[Input data Boundary: Start]

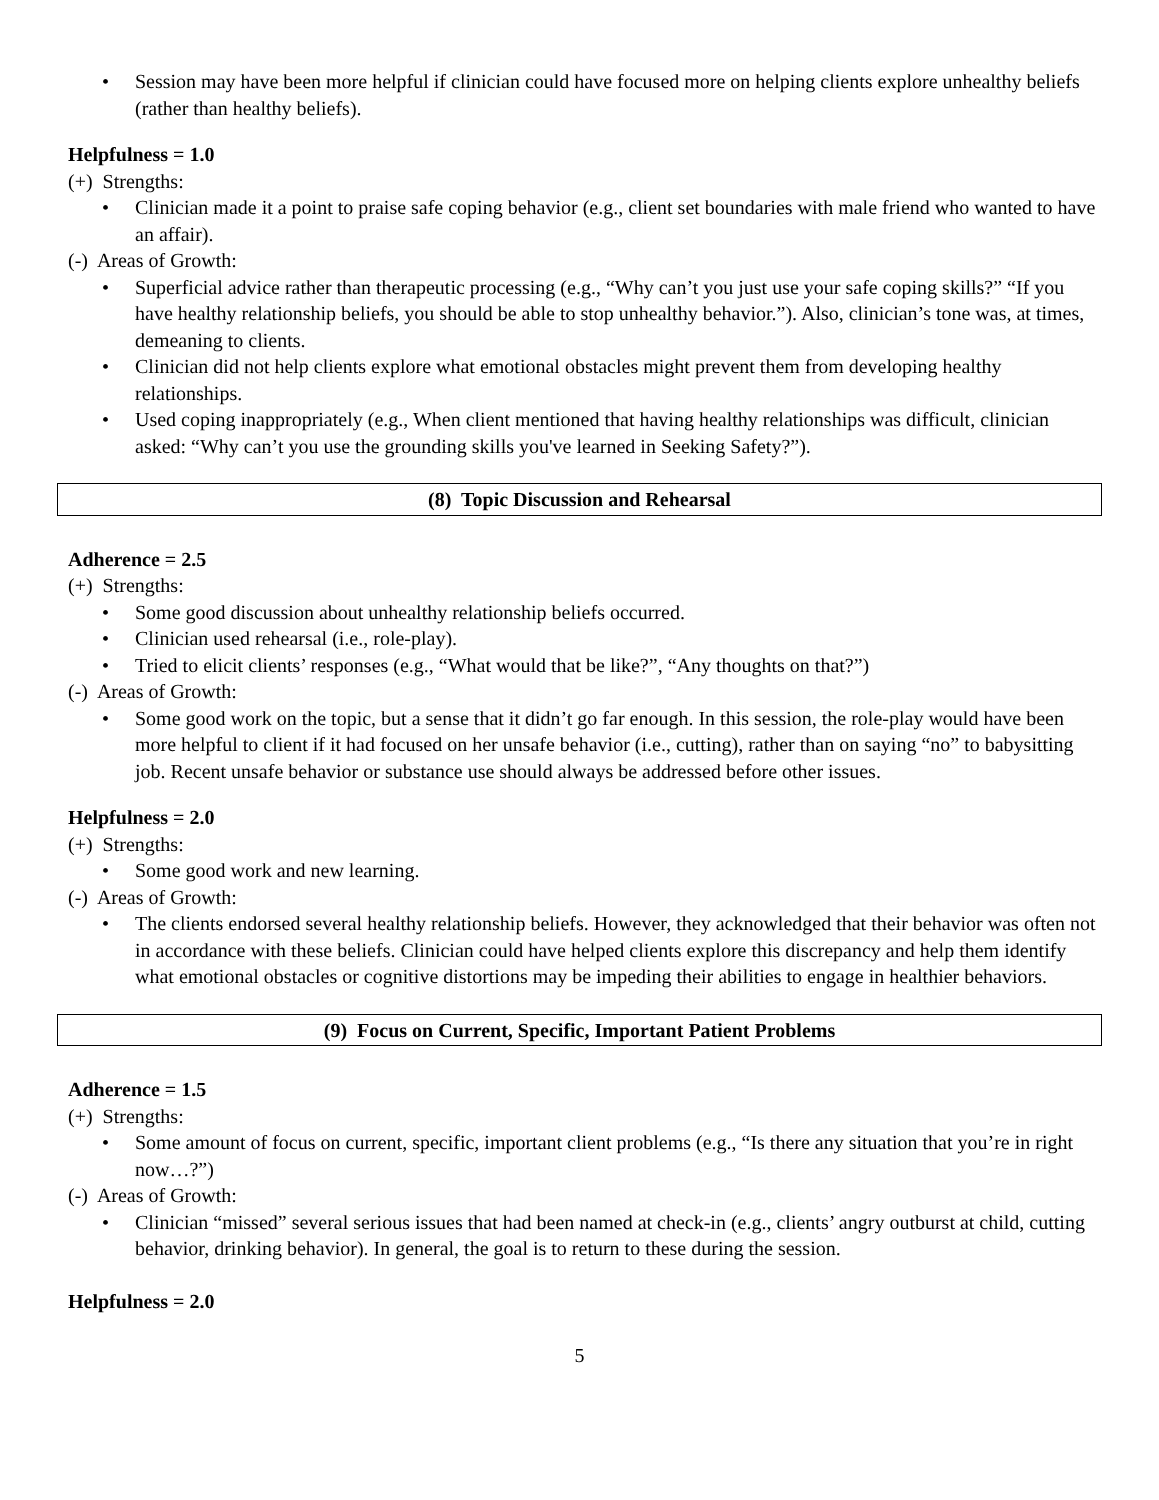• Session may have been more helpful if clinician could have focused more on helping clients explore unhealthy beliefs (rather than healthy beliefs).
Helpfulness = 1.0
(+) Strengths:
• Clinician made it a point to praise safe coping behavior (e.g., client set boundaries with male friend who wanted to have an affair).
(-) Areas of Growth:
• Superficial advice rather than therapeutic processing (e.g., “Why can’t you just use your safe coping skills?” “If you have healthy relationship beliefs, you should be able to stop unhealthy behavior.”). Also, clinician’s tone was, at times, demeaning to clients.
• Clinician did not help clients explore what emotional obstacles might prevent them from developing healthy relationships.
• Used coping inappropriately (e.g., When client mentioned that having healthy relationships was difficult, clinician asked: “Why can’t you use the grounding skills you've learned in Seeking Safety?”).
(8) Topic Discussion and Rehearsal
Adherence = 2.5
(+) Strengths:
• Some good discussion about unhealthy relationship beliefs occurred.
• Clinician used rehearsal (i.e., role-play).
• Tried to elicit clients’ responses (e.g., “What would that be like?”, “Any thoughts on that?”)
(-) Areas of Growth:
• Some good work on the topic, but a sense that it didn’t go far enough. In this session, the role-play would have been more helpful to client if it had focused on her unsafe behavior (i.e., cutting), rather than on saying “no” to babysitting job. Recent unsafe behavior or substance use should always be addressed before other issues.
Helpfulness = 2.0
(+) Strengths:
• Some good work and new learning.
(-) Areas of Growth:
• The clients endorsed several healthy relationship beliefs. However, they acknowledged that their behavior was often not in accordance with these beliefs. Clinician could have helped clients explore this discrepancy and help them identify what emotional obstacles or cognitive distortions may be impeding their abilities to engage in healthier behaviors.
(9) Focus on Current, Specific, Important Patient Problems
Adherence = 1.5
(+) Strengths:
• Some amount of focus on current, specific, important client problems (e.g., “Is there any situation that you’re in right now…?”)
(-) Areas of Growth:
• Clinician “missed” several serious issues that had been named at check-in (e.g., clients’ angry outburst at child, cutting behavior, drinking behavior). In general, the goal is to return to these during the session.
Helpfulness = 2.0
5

[Input data Boundary: End]

Task -> Keeping every character as it is, restate the lines above that run from the line with "rehearsal (i.e., role-play)." through the line with "in healthier behaviors.", both included, and nothing else.

Task response ->
• Clinician used rehearsal (i.e., role-play).
• Tried to elicit clients’ responses (e.g., “What would that be like?”, “Any thoughts on that?”)
(-) Areas of Growth:
• Some good work on the topic, but a sense that it didn’t go far enough. In this session, the role-play would have been more helpful to client if it had focused on her unsafe behavior (i.e., cutting), rather than on saying “no” to babysitting job. Recent unsafe behavior or substance use should always be addressed before other issues.
Helpfulness = 2.0
(+) Strengths:
• Some good work and new learning.
(-) Areas of Growth:
• The clients endorsed several healthy relationship beliefs. However, they acknowledged that their behavior was often not in accordance with these beliefs. Clinician could have helped clients explore this discrepancy and help them identify what emotional obstacles or cognitive distortions may be impeding their abilities to engage in healthier behaviors.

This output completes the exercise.